The mood was business-like but friendly for the 10th Annual SPE ACCE in Troy, Michigan, USA, on 15-16 September. There were 397 people in attendance to listen to 51 speakers, 7 keynote addresses, and 1 panel discussion. Gone were last year’s shock from the great recession and musings if the worst was over, to be replaced with business plans and reports of the progress that had been made to date.
Most of the papers addressed improvements in processes for producing composite materials and for improvements in modelling techniques, while green and new products/materials were also discussed. Keynote speakers began with a description of the dynamics of the recovery in the economy in general and the recovery of the auto industry in particular and then concentrated on carbon fibre and modelling. The panel discussion proved very interesting and initiated a conference-wide debate on the state of composite properties modelling.
Mike Jackson, IHS Automotive, the first keynote speaker, indicated there’s a shifting business model and, while the US and European economies of the past 20 years had been built on debt accumulation, the future will be built on demand. The economic growth for the next 5 years will be led by Brazil, India and China, while growth will be slow in the US, Japan, and the EC. The car industry experienced an especially long expansion for 15 years prior to 2008. He predicted that this could be followed by a protracted contraction that we are experiencing now. He indicated that global platforms and system commonality are the new enablers. He expects the marketplace to be dominated by medium to small cars and crossover vehicles. Electric vehicles will continue to be a niche market. He sees Ford surpassing its 2007 sales level and also sees good volume for the Asian Four.

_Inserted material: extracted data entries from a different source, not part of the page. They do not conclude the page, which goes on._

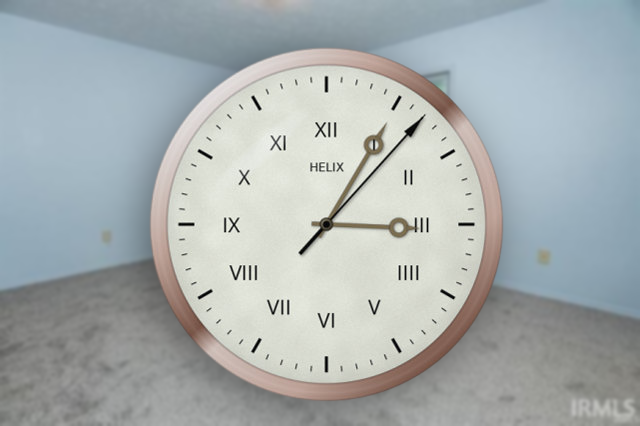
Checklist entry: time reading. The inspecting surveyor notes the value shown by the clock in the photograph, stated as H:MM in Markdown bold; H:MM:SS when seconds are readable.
**3:05:07**
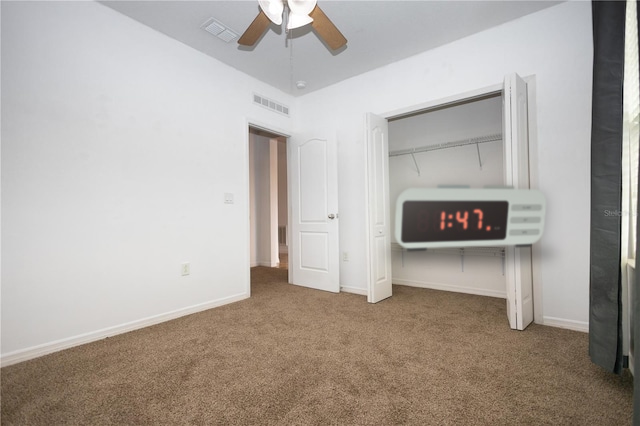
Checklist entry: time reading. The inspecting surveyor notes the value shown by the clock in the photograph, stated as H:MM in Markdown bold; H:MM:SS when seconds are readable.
**1:47**
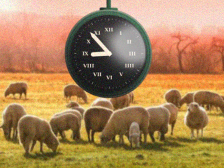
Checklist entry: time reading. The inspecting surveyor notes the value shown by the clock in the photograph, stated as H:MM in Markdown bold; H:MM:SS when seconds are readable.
**8:53**
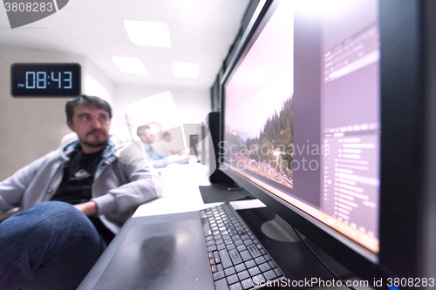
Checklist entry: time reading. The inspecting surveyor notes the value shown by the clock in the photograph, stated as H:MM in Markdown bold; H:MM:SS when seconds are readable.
**8:43**
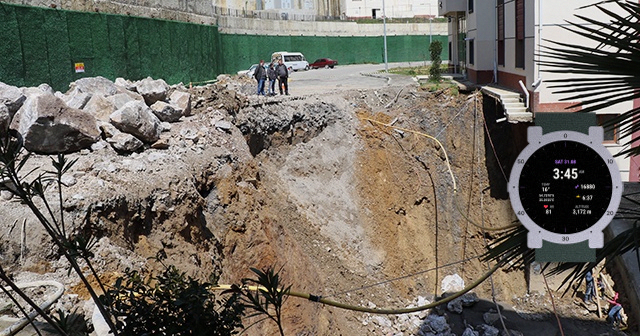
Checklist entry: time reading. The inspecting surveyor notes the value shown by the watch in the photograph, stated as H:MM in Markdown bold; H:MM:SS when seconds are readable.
**3:45**
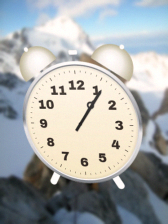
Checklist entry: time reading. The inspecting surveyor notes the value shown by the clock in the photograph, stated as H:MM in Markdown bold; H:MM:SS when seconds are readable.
**1:06**
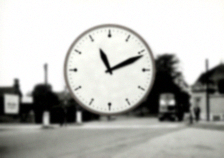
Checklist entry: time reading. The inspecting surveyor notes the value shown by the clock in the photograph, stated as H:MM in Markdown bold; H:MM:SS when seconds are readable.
**11:11**
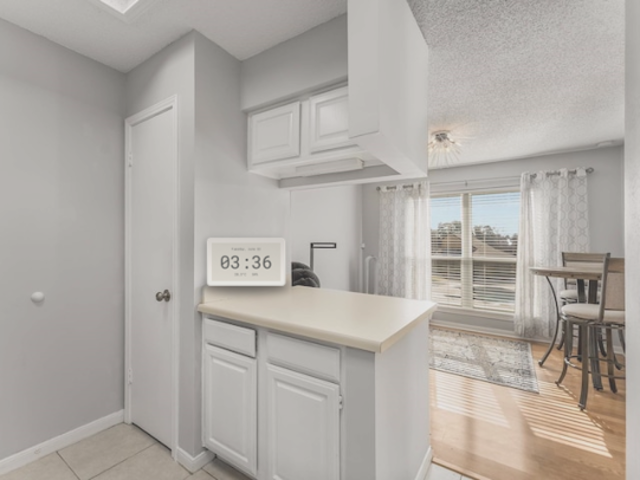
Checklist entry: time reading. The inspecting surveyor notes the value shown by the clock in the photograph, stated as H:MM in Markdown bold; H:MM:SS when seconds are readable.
**3:36**
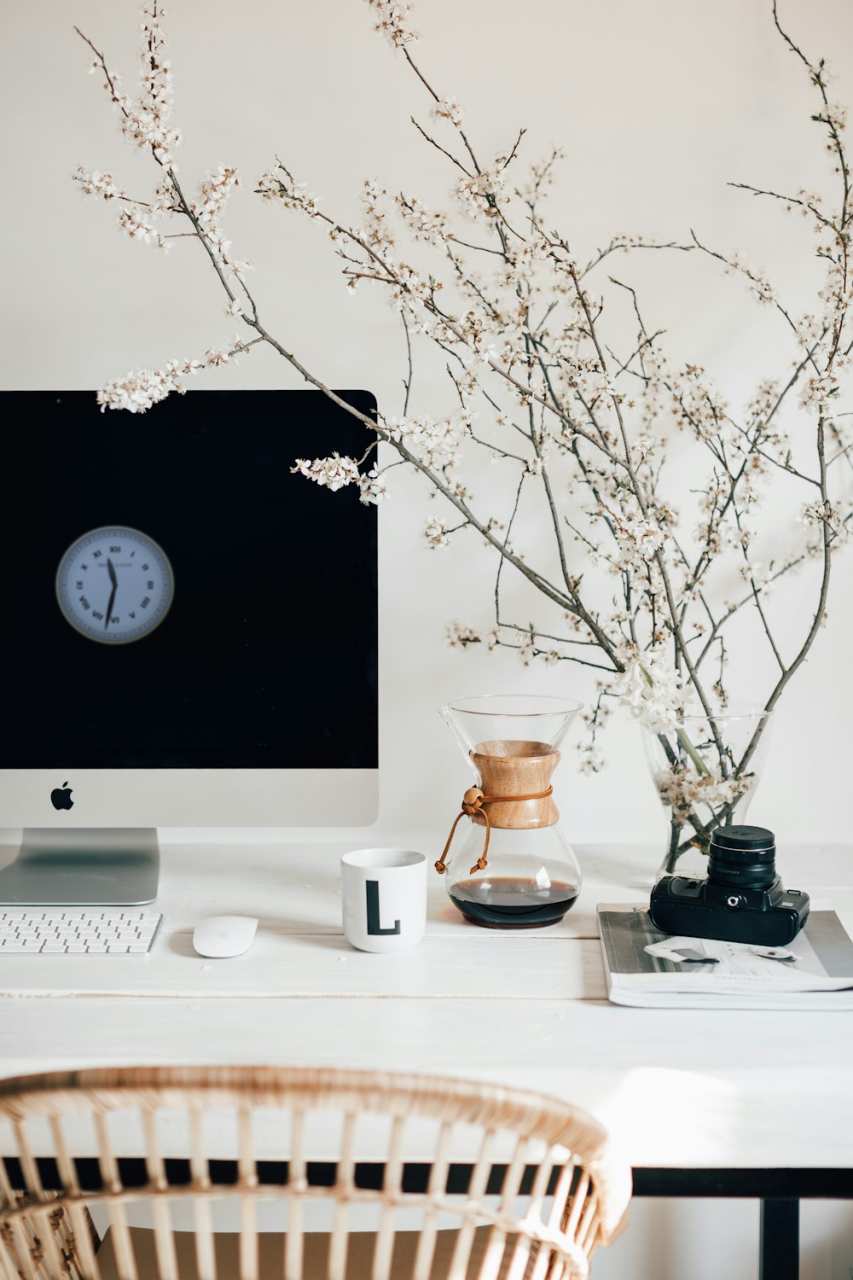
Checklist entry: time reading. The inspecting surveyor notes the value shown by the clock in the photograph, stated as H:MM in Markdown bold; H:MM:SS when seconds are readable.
**11:32**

There were many modelling papers and several keynote presentations addressing modelling and when the subject came up in the panel discussion, it began a conference-wide debate on the state of modelling of composite materials.
During the panel discussion the following question was asked: Given the tools we have today for a virtual prototyping … can we effectively design automobiles?... if not, what breakthroughs are needed …?”
One panelist remarked that rightly or wrongly there is still a persistent doubt in the accuracy of composite models.
Antony Dodworth, Bentley Motors, added: “You know what you get with steel but with composite models you are not sure what you have until you have built it.”
Mark Voss, GM, added that each product, whether SMC, carbon fibre, glass fibre, thermoplastic or thermoset, is different and requires different modelling parameters, and this raises doubts about the quality of the modelling.
Gary Lownsdale, Plasan Carbon Composites, said it’s working with Oak Ridge National Labs (ORNL) to supply the models the industry needs. Lownsdale went on to say that the problem with modelling was that all of the current automotive commercial software models assume quasi-isotropic behaviour and this is not correct, especially in the case of crashworthiness testing. The aerospace industry uses a different set of modelling tools which are not available to the auto industry. For example, there is no modelling available for braided material. Aerospace can make highly aligned carbon fibre material which is easier to model and this is not possible for the automotive industry.
Claudio Santoni, McLaren Automotive, agreed, adding that they need a different process when they are designing with composites rather than metals.
This set of statements was surprising to many people. In 2006 at this same conference the panel lamented of the same lack of sufficient quality modelling outside of supercars and aerospace. Olivier Guillermin, Vistagy, argued that Formula One racing cars use composites extensively and because of the short timeframe between concept and production that use would be impossible without accurate predictive models. In addition James Griffing of Boeing reiterated that predicted values closely matched test values. He stated that the airplane wings were subjected to three times life testing and then further tested to failure, passing with a small amount of margin, due to excellent predictive tools.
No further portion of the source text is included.